• TO-DO ITEM:
Reproduce the lines of the records below exactly, from the line containing "My Wishlist" through the last line of the records, with both of those lines included.

• RECORDS:
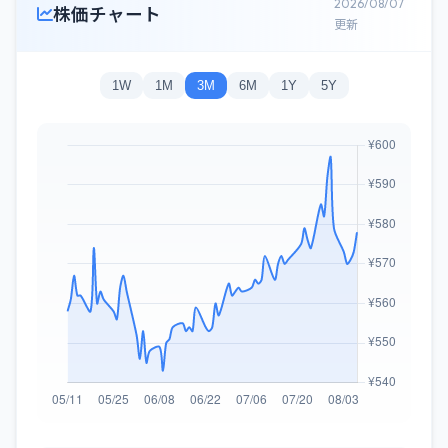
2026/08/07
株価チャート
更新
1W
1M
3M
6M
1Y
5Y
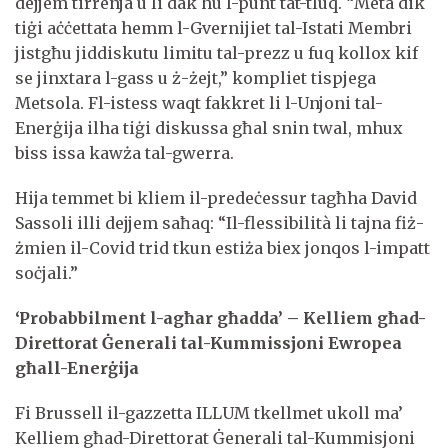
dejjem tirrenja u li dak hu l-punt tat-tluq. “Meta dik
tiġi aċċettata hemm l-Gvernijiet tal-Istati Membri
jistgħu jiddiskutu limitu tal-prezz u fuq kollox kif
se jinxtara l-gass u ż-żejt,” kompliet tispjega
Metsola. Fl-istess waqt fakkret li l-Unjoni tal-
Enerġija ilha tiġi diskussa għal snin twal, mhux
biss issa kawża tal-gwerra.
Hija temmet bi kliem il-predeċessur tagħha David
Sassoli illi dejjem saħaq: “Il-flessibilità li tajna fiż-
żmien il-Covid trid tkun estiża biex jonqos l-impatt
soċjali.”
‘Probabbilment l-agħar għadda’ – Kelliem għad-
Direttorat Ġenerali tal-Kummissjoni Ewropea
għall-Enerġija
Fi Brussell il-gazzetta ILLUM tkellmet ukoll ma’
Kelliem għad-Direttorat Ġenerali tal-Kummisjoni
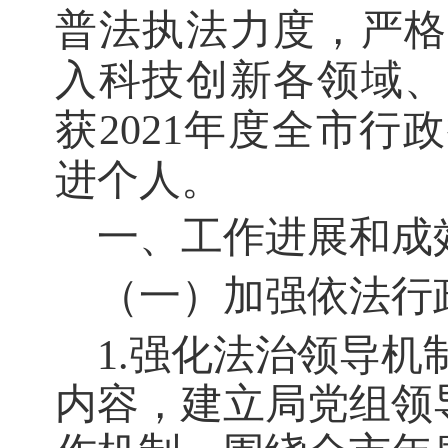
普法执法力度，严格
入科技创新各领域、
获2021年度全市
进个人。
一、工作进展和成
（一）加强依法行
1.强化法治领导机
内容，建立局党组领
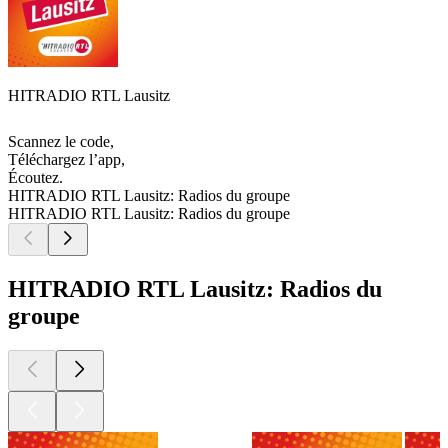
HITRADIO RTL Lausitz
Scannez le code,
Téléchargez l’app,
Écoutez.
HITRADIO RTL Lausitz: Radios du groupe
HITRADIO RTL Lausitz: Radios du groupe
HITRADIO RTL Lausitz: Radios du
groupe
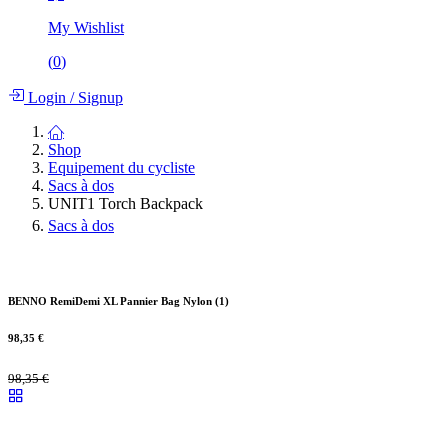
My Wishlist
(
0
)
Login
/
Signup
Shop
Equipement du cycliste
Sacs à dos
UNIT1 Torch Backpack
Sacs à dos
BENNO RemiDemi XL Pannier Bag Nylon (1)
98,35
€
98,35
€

• EXERCISE SOLUTION:
My Wishlist
(
0
)
Login
/
Signup
Shop
Equipement du cycliste
Sacs à dos
UNIT1 Torch Backpack
Sacs à dos
BENNO RemiDemi XL Pannier Bag Nylon (1)
98,35
€
98,35
€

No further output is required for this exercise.